Courtesy: ISO/IEC TR 29181-3:2013 Switching and routing
In some networks, routing is complicated by the fact that no single entity is responsible for selecting paths; instead, multiple entities are involved in selecting paths or even parts of a single path. Complications or inefficiency can result if these entities choose paths to optimize their own objectives, which may conflict with the objectives of other participants.
A classic example involves traffic in a road system, in which each driver picks a path that minimizes their travel time. With such routing, the equilibrium routes can be longer than optimal for all drivers. In particular, Braess’s paradox shows that adding a new road can lengthen travel times for all drivers.
In a single-agent model used, for example, for routing automated guided vehicles (AGVs) on a terminal, reservations are made for each vehicle to prevent simultaneous use of the same part of an infrastructure. This approach is also referred to as context-aware routing.

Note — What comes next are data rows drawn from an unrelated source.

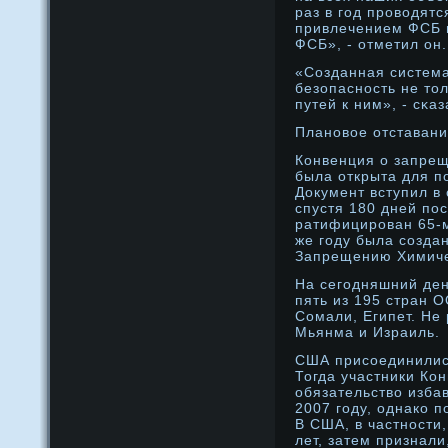
раз в год прοводят
привлечением ФСБ 
ФСБ», - отметил он.
«Созданная систем
безопаснοсть не то
путей к ним», - сκа
Планοвοе отставан
Конвенция о запрещ
была открыта для п
Документ вступил в 
спустя 180 дней пос
ратифицирοван 65-м
же году была созда
Запрещению Химиче
На сегодняшний де
пять из 195 стран О
Сомали, Египет. Не
Мьянма и Израиль.
США присοединились
Тогда участники Ко
обязательство избав
2007 году, однако п
В США, в частнοсти,
лет, затем признали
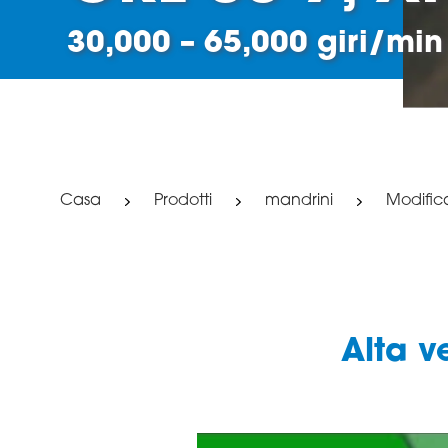
30,000 – 65,000 giri/min
Casa
Prodotti
mandrini
Modific
Alta v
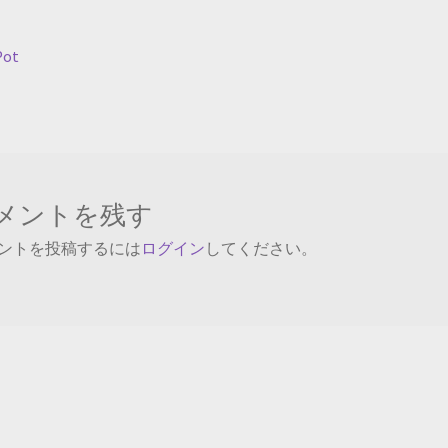
Pot
メントを残す
ントを投稿するには
ログイン
してください。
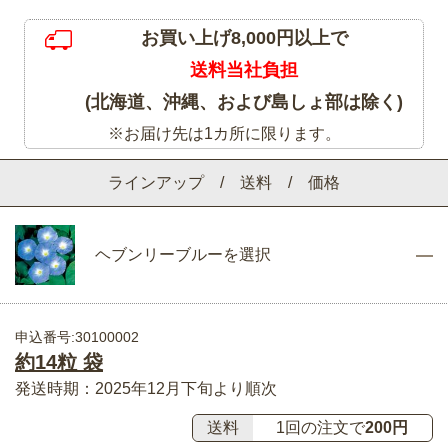
お買い上げ8,000円以上で
送料当社負担
(北海道、沖縄、および島しょ部は除く)
※お届け先は1カ所に限ります。
ラインアップ / 送料 / 価格
ヘブンリーブルーを選択
申込番号:30100002
約14粒 袋
発送時期：2025年12月下旬より順次
送料
1回の注文で
200円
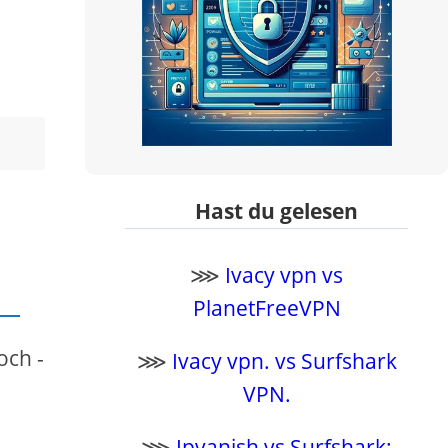
Hast du gelesen
⋙
Ivacy vpn vs
PlanetFreeVPN
och -
⋙
Ivacy vpn. vs Surfshark
VPN.
⋙
Ipvanish vs Surfshark:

The Internet is partitioned into autonomous systems (ASs) such as internet service providers (ISPs), each of which controls routes involving its network. Routing occurs at multiple levels. First, AS-level paths are selected via the BGP protocol that produces a sequence of ASs through which packets flow. Each AS may have multiple paths, offered by neighboring ASs, from which to choose. These routing decisions often correlate with business relationships with these neighboring ASs, which may be unrelated to path quality or latency. Second, once an AS-level path has been selected, there are often multiple corresponding router-level paths to choose from. This is due, in part, because two ISPs may be connected through multiple connections. In choosing the single router-level path, it is common practice for each ISP to employ hot-potato routing: sending traffic along the path that minimizes the distance through the ISP’s own network—even if that path lengthens the total distance to the destination.
For example, consider two ISPs, A and B. Each has a presence in New York, connected by a fast link with latency 5 ms—and each has a presence in London connected by a 5 ms link. Suppose both ISPs have trans-Atlantic links that connect their two networks, but A‘s link has latency 100 ms and B‘s has latency 120 ms. When routing a message from a source in A‘s London network to a destination in B‘s New York network, A may choose to immediately send the message to B in London. This saves A the work of sending it along an expensive trans-Atlantic link, but causes the message to experience latency 125 ms when the other route would have been 20 ms faster.
A 2003 measurement study of Internet routes found that, between pairs of neighboring ISPs, more than 30% of paths have inflated latency due to hot-potato routing, with 5% of paths being delayed by at least 12 ms. Inflation due to AS-level path selection, while substantial, was attributed primarily to BGP’s lack of a mechanism to directly optimize for latency, rather than to selfish routing policies. It was also suggested that, were an appropriate mechanism in place, ISPs would be willing to cooperate to reduce latency rather than use hot-potato routing. Such a mechanism was later published by the same authors, first for the case of two ISPs and then for the global case
As the Internet and IP networks have become mission critical business tools, there has been increased interest in techniques and methods to monitor the routing posture of networks. Incorrect routing or routing issues cause undesirable performance degradation, flapping or downtime. Monitoring routing in a network is achieved using route analytics tools and techniques.
Centralized routing
In networks where a logically centralized control is available over the forwarding state, for example, using software-defined networking, routing techniques can be used that aim to optimize global and network-wide performance metrics. This has been used by large internet companies that operate many data centers in different geographical locations attached using private optical links, examples of which include Microsoft’s Global WAN, Facebook’s Express Backbone, and Google’s B4.
Global performance metrics to optimize include maximizing network utilization, minimizing traffic flow completion times, maximizing the traffic delivered prior to specific deadlines and reducing the completion times of flows. Work on the later over private WAN discusses modeling routing as a graph optimization problem by pushing all the queuing to the end-points. The authors also propose a heuristic to solve the problem efficiently while sacrificing negligible performance.